# Book: "Charcuterie - The Craft of Salking, Smoking, and Curing"



## biaviian (Apr 4, 2011)

I've had this book for a while (I buy many food books and never open them) but I never actually picked it up and read it.  Well I just did this weekend and I was surprised by the recipes in the book.  They all (when using a dry cure) call for the curing to last 7 days.  They never switch this time according to meat/size/recipe/etc....  What are the opinions on this?  If it matters all recipes use #1 or #2).
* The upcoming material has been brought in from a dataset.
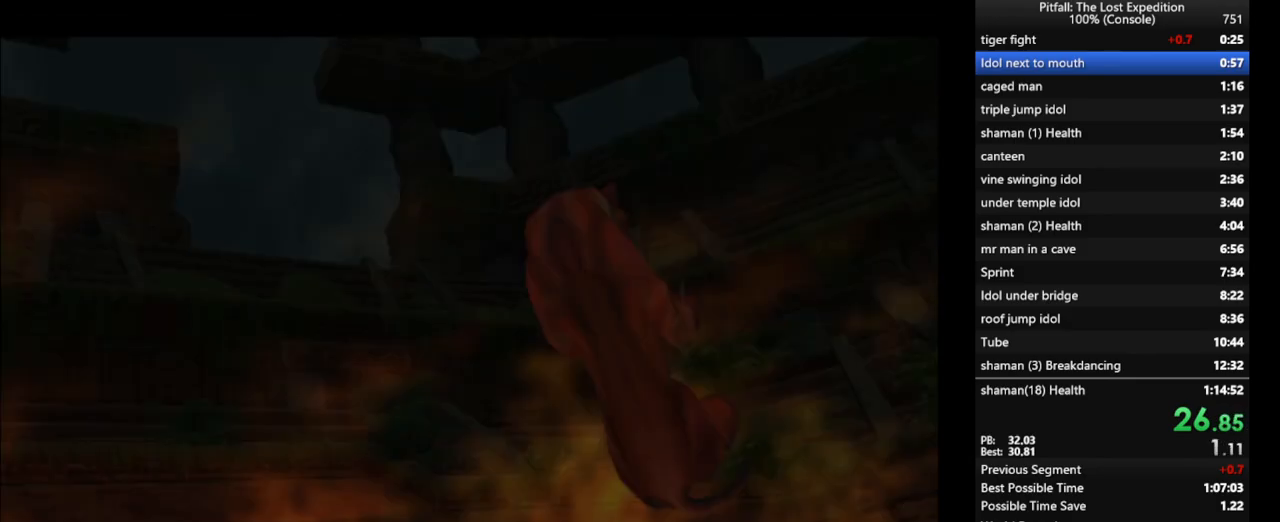
{"buttons": [], "left_stick": "center", "right_stick": "center", "events": [[133, "A", "up"], [233, "A", "down"], [267, "A", "up"], [383, "A", "down"], [467, "A", "up"]]}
Great book but the static 7 days concerns me.


----------



## fpnmf (Apr 4, 2011)

It's a great book.

When I use one of his recipes I follow it as published.

No problems yet.

I read his blog...very interesting at times..

http://ruhlman.com/  

Have a great day!!

  Craig


----------



## alblancher (Apr 4, 2011)

From what I understand Cure 1 does its thing in 3 or 4 days.  After that it is equalization, drying etc.  I normally do 10 - 14 days for bacon depending on thickness when I do a dry cure.  I am happy with the results.


----------



## biaviian (Apr 4, 2011)

Thanks for the quick response.  I'll have to take a look at the blog.  I really like the variety of recipes and the sources that are listed in the back.  I can't wait until next week so I can try some (I'm traveling this week).


----------



## thebarbequeen (Apr 4, 2011)

Keep us up to date on how you like using the book.  I don't have that one yet, but I love Ruhlman!


----------



## venture (Apr 4, 2011)

I checked it out of the library and read it cover to cover.  I liked it and got some good info and ideas.  Later I bought the Kutas book sight unseen based on recommendations here.  Of the two, I would purchase Kutas first and Ruhlman second.  Both are worth having.  If I could only have one, I would go with Kutas.  Ruhlman has another very interesting book about his time at CIA. I need to check that one out again.  I think the title was The Making of a Chef or something like that.

Good luck and good smoking!


----------



## scarbelly (Apr 4, 2011)

I have both books and enjoy them both. I love the pictures in the Ruhlman book big time


----------



## mballi3011 (Apr 4, 2011)

Now when I cure bacons and sausages I usually cure them for 10-14 days. Now I think that charcuterie uses the cure know as #2 and it is made to stay on the meat fopr a long time. Now I have been wanting to do some of this stuff dry curing but I just haven't got around to it yet. Let me know how things go too.


----------